Well, I don't have a whole lot of memory on my camera, so I took this video of myself playing piano in two parts, expect the next part in a little 

This isn't the original version; it's been simplified and transposed to C Minor.

Tell me what you think, and by no means is it perfect  I'm still working on it and perfecting, and hopefully the next part will be here within the week 

Anyway, plenty of C&C welcome


----------



## Rondo (Jul 11, 2007)

Pretty good so far! Every time I hear this piece it reminds me of that bar scene from _Who Framed Roger Rabbit_.


----------



## YsayeOp.27#6 (Dec 7, 2007)

Very good! It explains why you won the recent competition.

Here are a few tips:
don't let your fingers do all the work, loose your wrist at passages like the starting at 1:45.
Study the whole thing without pedal, using only your fingers and the wrist to improve your _legato_. At the beginning the left hand octave jumps in the Lassan section may sound discontinuous, but with practice you will beat it.
Your left hand should not be jumping/describing arcs: hit the low key and move the hand smoothly to the notes on the middle register (fast, but smoothly; if not... you seem nervous) as if your fingers didn't want to lose contact with the keys.


----------



## Guest (Mar 11, 2008)

*Very well done, most impressive*


----------



## trojan-rabbit (Nov 27, 2007)

YsayeOp.27#6 said:


> Very good! It explains why you won the recent competition.
> 
> Here are a few tips:
> don't let your fingers do all the work, loose your wrist at passages like the starting at 1:45.
> ...


I was nervous  What do you mean by middle register?

Sorry


----------



## YsayeOp.27#6 (Dec 7, 2007)

trojan rabbit said:


> I was nervous


That's normal, in youtube.com you can see how nervous Yundi Li was at the Chopin Competition. At the end of the Second Scherzo, in the quieter parts, you can see how his fingers tremble.

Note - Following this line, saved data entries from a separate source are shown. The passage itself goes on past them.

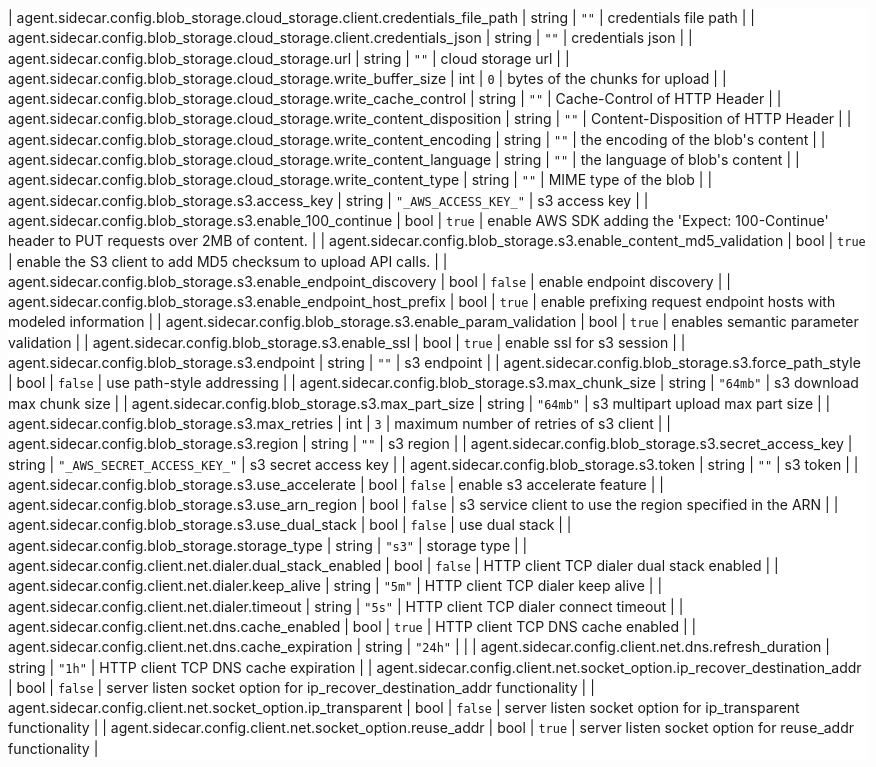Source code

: | agent.sidecar.config.blob_storage.cloud_storage.client.credentials_file_path | string | `""` | credentials file path |
| agent.sidecar.config.blob_storage.cloud_storage.client.credentials_json | string | `""` | credentials json |
| agent.sidecar.config.blob_storage.cloud_storage.url | string | `""` | cloud storage url |
| agent.sidecar.config.blob_storage.cloud_storage.write_buffer_size | int | `0` | bytes of the chunks for upload |
| agent.sidecar.config.blob_storage.cloud_storage.write_cache_control | string | `""` | Cache-Control of HTTP Header |
| agent.sidecar.config.blob_storage.cloud_storage.write_content_disposition | string | `""` | Content-Disposition of HTTP Header |
| agent.sidecar.config.blob_storage.cloud_storage.write_content_encoding | string | `""` | the encoding of the blob's content |
| agent.sidecar.config.blob_storage.cloud_storage.write_content_language | string | `""` | the language of blob's content |
| agent.sidecar.config.blob_storage.cloud_storage.write_content_type | string | `""` | MIME type of the blob |
| agent.sidecar.config.blob_storage.s3.access_key | string | `"_AWS_ACCESS_KEY_"` | s3 access key |
| agent.sidecar.config.blob_storage.s3.enable_100_continue | bool | `true` | enable AWS SDK adding the 'Expect: 100-Continue' header to PUT requests over 2MB of content. |
| agent.sidecar.config.blob_storage.s3.enable_content_md5_validation | bool | `true` | enable the S3 client to add MD5 checksum to upload API calls. |
| agent.sidecar.config.blob_storage.s3.enable_endpoint_discovery | bool | `false` | enable endpoint discovery |
| agent.sidecar.config.blob_storage.s3.enable_endpoint_host_prefix | bool | `true` | enable prefixing request endpoint hosts with modeled information |
| agent.sidecar.config.blob_storage.s3.enable_param_validation | bool | `true` | enables semantic parameter validation |
| agent.sidecar.config.blob_storage.s3.enable_ssl | bool | `true` | enable ssl for s3 session |
| agent.sidecar.config.blob_storage.s3.endpoint | string | `""` | s3 endpoint |
| agent.sidecar.config.blob_storage.s3.force_path_style | bool | `false` | use path-style addressing |
| agent.sidecar.config.blob_storage.s3.max_chunk_size | string | `"64mb"` | s3 download max chunk size |
| agent.sidecar.config.blob_storage.s3.max_part_size | string | `"64mb"` | s3 multipart upload max part size |
| agent.sidecar.config.blob_storage.s3.max_retries | int | `3` | maximum number of retries of s3 client |
| agent.sidecar.config.blob_storage.s3.region | string | `""` | s3 region |
| agent.sidecar.config.blob_storage.s3.secret_access_key | string | `"_AWS_SECRET_ACCESS_KEY_"` | s3 secret access key |
| agent.sidecar.config.blob_storage.s3.token | string | `""` | s3 token |
| agent.sidecar.config.blob_storage.s3.use_accelerate | bool | `false` | enable s3 accelerate feature |
| agent.sidecar.config.blob_storage.s3.use_arn_region | bool | `false` | s3 service client to use the region specified in the ARN |
| agent.sidecar.config.blob_storage.s3.use_dual_stack | bool | `false` | use dual stack |
| agent.sidecar.config.blob_storage.storage_type | string | `"s3"` | storage type |
| agent.sidecar.config.client.net.dialer.dual_stack_enabled | bool | `false` | HTTP client TCP dialer dual stack enabled |
| agent.sidecar.config.client.net.dialer.keep_alive | string | `"5m"` | HTTP client TCP dialer keep alive |
| agent.sidecar.config.client.net.dialer.timeout | string | `"5s"` | HTTP client TCP dialer connect timeout |
| agent.sidecar.config.client.net.dns.cache_enabled | bool | `true` | HTTP client TCP DNS cache enabled |
| agent.sidecar.config.client.net.dns.cache_expiration | string | `"24h"` |  |
| agent.sidecar.config.client.net.dns.refresh_duration | string | `"1h"` | HTTP client TCP DNS cache expiration |
| agent.sidecar.config.client.net.socket_option.ip_recover_destination_addr | bool | `false` | server listen socket option for ip_recover_destination_addr functionality |
| agent.sidecar.config.client.net.socket_option.ip_transparent | bool | `false` | server listen socket option for ip_transparent functionality |
| agent.sidecar.config.client.net.socket_option.reuse_addr | bool | `true` | server listen socket option for reuse_addr functionality |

> What do you mean by middle register?


I meant when the left hand jumps from hitting, for example, a lower F# to an ACF# chord (in the original version, yours is C minor, isn't it?). That would be at about 1.17 in your video)


----------



## trojan-rabbit (Nov 27, 2007)

Yes mine is in C minor 


and thanks for clarifying for me on that. And hopefully the more of these I do, the less nervous I get...


----------



## YsayeOp.27#6 (Dec 7, 2007)

trojan rabbit said:


> Yes mine is in C minor
> 
> and thanks for clarifying for me on that. And hopefully the more of these I do, the less nervous I get...


Watch the Yundi Li videos.


----------